A Culture of Humility and Experimentation

Within the domain of digital marketing, there is one discipline that – unlike the others – does not focus on getting more traffic to a website. CRO or conversion rate optimisation concentrates its efforts on getting more visitors to ‘convert’. That is to say: get them to make a purchase, fill in a form, sign up for the monthly newsletter, or any other important goals that you’d want to reach with your site. Of course there are several ways to do that. By deploying interesting persuasion tactics like social proofing or reciprocity, for example. Or to focus on user experience and creating excellent customer journeys.
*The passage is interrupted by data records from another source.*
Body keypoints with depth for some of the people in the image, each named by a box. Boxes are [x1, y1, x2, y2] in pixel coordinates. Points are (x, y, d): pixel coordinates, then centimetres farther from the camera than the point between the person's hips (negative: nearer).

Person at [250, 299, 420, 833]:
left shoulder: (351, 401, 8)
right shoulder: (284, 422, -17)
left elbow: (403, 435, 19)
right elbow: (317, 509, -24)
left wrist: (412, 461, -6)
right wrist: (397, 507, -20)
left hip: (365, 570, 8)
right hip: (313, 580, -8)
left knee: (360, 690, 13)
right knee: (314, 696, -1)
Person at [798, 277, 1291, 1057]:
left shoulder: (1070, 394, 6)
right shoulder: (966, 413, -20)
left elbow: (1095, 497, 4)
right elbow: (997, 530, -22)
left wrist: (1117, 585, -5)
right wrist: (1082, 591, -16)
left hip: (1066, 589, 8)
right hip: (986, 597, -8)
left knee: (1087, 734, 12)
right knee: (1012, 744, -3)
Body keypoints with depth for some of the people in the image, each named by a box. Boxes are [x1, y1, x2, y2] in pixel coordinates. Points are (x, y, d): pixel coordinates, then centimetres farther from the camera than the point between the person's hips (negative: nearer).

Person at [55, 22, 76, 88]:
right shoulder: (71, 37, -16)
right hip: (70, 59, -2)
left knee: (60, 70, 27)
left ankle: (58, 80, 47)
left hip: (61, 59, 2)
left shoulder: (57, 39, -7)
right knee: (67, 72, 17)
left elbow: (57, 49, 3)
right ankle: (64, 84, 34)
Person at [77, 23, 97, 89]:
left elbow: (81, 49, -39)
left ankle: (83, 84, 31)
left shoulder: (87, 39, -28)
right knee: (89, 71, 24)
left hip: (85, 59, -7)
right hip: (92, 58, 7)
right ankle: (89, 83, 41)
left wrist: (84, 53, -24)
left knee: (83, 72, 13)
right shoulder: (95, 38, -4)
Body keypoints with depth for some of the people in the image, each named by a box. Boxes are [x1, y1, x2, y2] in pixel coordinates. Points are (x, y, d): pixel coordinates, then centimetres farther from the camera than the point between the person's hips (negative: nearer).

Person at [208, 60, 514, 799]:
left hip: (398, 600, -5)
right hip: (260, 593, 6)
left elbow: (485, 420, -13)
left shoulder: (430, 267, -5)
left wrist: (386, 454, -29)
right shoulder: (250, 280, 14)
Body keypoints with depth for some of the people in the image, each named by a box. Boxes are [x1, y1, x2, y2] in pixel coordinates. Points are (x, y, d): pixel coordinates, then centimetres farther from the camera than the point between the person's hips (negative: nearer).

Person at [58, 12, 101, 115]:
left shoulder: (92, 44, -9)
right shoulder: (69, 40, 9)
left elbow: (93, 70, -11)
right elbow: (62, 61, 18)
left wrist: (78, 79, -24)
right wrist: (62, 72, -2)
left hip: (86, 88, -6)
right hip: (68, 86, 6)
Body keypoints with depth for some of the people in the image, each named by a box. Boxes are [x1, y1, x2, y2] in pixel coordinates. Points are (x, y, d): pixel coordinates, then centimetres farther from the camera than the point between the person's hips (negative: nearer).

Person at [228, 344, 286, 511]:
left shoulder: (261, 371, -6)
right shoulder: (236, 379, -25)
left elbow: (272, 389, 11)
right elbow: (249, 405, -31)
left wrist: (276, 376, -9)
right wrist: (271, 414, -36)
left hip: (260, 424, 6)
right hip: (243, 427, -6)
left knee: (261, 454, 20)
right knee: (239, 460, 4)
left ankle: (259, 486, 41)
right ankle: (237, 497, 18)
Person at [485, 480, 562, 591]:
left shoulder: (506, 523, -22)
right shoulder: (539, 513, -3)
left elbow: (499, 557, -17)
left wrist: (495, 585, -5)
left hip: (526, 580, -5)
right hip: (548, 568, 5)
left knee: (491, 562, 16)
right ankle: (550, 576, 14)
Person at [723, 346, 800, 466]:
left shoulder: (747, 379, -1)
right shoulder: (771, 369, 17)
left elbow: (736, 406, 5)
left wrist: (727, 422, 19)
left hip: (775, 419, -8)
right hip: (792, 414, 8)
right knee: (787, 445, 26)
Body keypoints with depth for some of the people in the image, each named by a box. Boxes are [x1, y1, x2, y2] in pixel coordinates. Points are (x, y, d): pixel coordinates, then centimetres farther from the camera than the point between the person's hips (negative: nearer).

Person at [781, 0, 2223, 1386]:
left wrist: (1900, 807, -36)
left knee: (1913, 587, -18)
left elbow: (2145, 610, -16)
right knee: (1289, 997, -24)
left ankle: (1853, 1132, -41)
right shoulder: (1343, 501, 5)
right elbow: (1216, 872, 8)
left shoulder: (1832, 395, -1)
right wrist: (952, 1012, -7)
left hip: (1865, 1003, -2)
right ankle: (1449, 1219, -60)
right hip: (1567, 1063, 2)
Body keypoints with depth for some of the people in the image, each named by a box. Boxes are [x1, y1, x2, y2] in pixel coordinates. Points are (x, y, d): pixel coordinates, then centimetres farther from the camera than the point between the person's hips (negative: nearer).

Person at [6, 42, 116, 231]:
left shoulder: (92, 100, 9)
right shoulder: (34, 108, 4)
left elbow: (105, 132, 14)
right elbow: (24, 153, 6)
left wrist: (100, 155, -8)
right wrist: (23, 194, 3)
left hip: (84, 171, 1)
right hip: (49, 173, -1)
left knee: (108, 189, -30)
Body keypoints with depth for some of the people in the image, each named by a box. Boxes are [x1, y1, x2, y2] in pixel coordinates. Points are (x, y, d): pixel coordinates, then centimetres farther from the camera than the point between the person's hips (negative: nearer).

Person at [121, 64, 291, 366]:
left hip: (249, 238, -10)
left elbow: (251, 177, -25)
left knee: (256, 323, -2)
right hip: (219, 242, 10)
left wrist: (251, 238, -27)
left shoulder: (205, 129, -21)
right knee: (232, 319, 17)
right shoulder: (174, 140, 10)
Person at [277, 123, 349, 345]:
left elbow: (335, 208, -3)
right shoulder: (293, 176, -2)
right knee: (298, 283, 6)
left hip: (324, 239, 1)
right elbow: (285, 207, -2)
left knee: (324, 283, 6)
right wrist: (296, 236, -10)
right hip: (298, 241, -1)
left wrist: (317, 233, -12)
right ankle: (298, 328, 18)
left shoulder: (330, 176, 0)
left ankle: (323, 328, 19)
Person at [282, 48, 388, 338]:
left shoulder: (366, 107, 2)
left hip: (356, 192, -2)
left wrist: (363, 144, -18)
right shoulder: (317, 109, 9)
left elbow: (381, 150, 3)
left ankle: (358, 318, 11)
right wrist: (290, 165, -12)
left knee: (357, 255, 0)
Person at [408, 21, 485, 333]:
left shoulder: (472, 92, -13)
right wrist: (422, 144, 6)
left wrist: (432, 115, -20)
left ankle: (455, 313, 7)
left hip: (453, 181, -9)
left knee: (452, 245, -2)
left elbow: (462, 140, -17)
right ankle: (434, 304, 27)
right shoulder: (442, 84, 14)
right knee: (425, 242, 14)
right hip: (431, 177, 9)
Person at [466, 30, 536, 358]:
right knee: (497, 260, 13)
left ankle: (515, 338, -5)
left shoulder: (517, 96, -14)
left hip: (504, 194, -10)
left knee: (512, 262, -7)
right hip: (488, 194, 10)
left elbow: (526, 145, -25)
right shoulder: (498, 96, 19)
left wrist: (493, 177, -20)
So instead of conversion rate optimization, we might as well call it customer response optimization. And ‘cause narrowing its purpose down to only conversion kind of misses the point. We can use CRO to make on-page processes and funnels better, easier, and reduce the time it takes for a new visitor to become a lead for example. Or we can find ways to increase the average order value of each customer. The million dollar question though, is how do we manage to achieve that?

This is where a much discussed CRO tool (or rather a method for discovery) comes into play: A/B testing. There’s many forms of A/B testing, like multivariate testing, or split-url testing. But what it all comes down to is this. Using software, you send 50% of your visitors to your standard webpage (A). The other 50%, we allocate to the same webpage, but this variation (B) has some interesting changes opposed to version A. Maybe we use different images or headlines here, or change up the order of sections. Anything’s possible. We want to do this A/B testing thing so we can figure out if our proposed changes to a webpage actually have an effect – and if so what effect and in what capacity. If our variation B does not lead to more user conversion, we have to take learnings. This is one of the most important aspects of this whole CRO thing. Not every idea is golden, in fact, most of them are flawed. The purpose of A/B testing is to find out more and more while we are reiterating and experimenting – until we find out what the actual optimal situation looks like.

Of course: we do not want to blindly start testing stuff on our websites. That is not what a culture of experimentation is about. To begin the process, make sure the proper event tracking is set up on your site. Start off with a quantitative assessment of the available data. Analytics is a great starting point. Besides that, you’ll want to do qualitative research. On-site user polls, heatmaps and session recordings are great tools to figure out the problems and roadblocks on your site. From there we have quite a bit of data from which we can identify the issues we want to tackle. Creating a backlog full of hypotheses and testing ideas and prioritizing these is the next step. Once we have our prio’s, the tests can finally be built by development and activated. We now have our experiment running and in a few weeks time, we’re sure to have some interesting results! In practice there are a few more steps here, but to keep things simple I’m leaving them out.

The main point of CRO is to discover and learn how to improve and reiterate – not to ram changes we personally think are cool down our visitors’ throats. Once you start practicing CRO, you’ll quickly find that most of your ideas are flawed. They’re good ideas in theory, but they do not work for your target audience. Or: they do not work for most demographics within that audience. I honestly believe that there is a correlation between a culture of humility and experimentation and prospering websites. When you look at Booking.com for example, one of the biggest travel and leisure companies world-wide, they have an excellent focus on experimentation in their culture. In 2020 they ran over a 1000 tests consecutively. Same goes for Dutch giants Coolblue and Bol.com. These hugely successful e-commerce platforms are testing and reiterating every single day. Not because they’re insecure and don’t know what to do: but because they know that they have to experiment in order to find the optimal situation.

Life is all about uncertainty, but for some reason we feel we have to (always) be strong and self-assured when it comes to business. Unmoved by the opinions of others, our own thinking is the only way. Personally, I would love to hear more marketeers say: “I don’t know what the best approach is here. But I know how we can find out.” I do honestly believe that is the way forward. Towards better focused innovation and cost effective digital strategies that revolve around user-centered design.

A culture of experimentation and humility has its merits. Not just for marketeers and innovators, but for every company layer. Conventional assumptions about culture and process have to be challenged: top-down. That’s the hard part.